В 1924 году Бете поступил во Франкфуртский университет. Два года спустя, оценив его талант к теоретической работе, его научный руководитель отправил его в Мюнхен к Арнольду Зоммерфельду. Зоммерфельд обучил почти треть профессоров теоретической физики немецкоговорящего мира; в число его воспитанников входили Макс фон Лауэ, Вольфганг Паули и Вернер Гейзенберг. Пока Бете был у Зоммерфельда, к тому приехал американский химик Лайнус Полинг, а также немец Рудольф Пайерлс и американцы Эдвард Кондон и И. А. Раби. В 1928 году из Карлсруэ приехал Эдвард Теллер, но отношения между двумя молодыми людьми еще не успели перерасти в дружбу, когда Теллер попал под трамвай, и его правую ступню отняли чуть выше щиколотки. К тому времени, как Теллер оправился после ампутации, Зоммерфельд уехал в кругосветное путешествие, организованное по случаю его шестидесятилетия, предоставив Бете, только что защитившему диссертацию, искать работу самостоятельно. В отсутствие Зоммерфельда Теллер предпочел перебраться в Лейпциг и учиться у Гейзенберга. Бете получил стипендию Фонда Рокфеллера и уехал в Кавендишскую лабораторию, затем в Рим и, наконец, получил должность в Тюбингене.
Поскольку Гейгер отказался оспаривать его увольнение из Тюбингенского университета, Бете обратился за помощью в Мюнхен. «Зоммерфельд немедленно ответил: “Вам здесь будут рады. Я снова устрою вам стипендию. Возвращайтесь”»[822]. Проведя некоторое время в Мюнхене, Бете получил приглашение в Манчестер, а затем в Копенгаген, работать с Бором. Летом 1934 года Корнеллский университет предложил ему место доцента. На эту должность его рекомендовал один из его бывших студентов, работавший теперь в Итаке на физическом факультете. Бете согласился и отправился в Америку, куда и прибыл в начале февраля 1935 года.

Задания к упражнению –
• a. Перепишите фрагмент источника от слов «Поскольку Гейгер отказался» до слов «февраля 1935 года.» включительно, подставив «Колумбийский университет» на место «Корнеллский университет».
• b. Соответствуют ли источнику утверждения (i)–(iii)? На каждое ответьте «да» или «нет» и дословно процитируйте решающие слова источника. (i) Бете поступил во Франкфуртский университет в 1924 году. (ii) В отсутствие Зоммерфельда Теллер перебрался в Лейпциг учиться у Гейзенберга. (iii) Бете прибыл в Америку летом 1934 года.
Следующие за этим строки представляют собой самостоятельный материал.

Исходный материал –

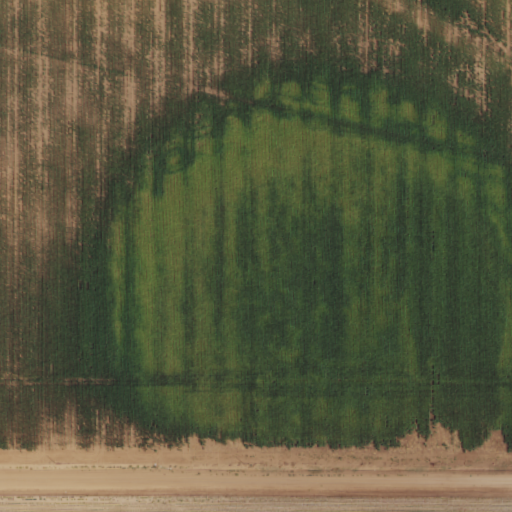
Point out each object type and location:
road: (256, 472)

Ответы к заданиям –
• a.
Поскольку Гейгер отказался оспаривать его увольнение из Тюбингенского университета, Бете обратился за помощью в Мюнхен. «Зоммерфельд немедленно ответил: “Вам здесь будут рады. Я снова устрою вам стипендию. Возвращайтесь”»[822]. Проведя некоторое время в Мюнхене, Бете получил приглашение в Манчестер, а затем в Копенгаген, работать с Бором. Летом 1934 года Колумбийский университет предложил ему место доцента. На эту должность его рекомендовал один из его бывших студентов, работавший теперь в Итаке на физическом факультете. Бете согласился и отправился в Америку, куда и прибыл в начале февраля 1935 года.

• b.
(i) Да: «В 1924 году Бете поступил во Франкфуртский университет».
(ii) Да: «В отсутствие Зоммерфельда Теллер предпочел перебраться в Лейпциг и учиться у Гейзенберга».
(iii) Нет: «прибыл в начале февраля 1935 года».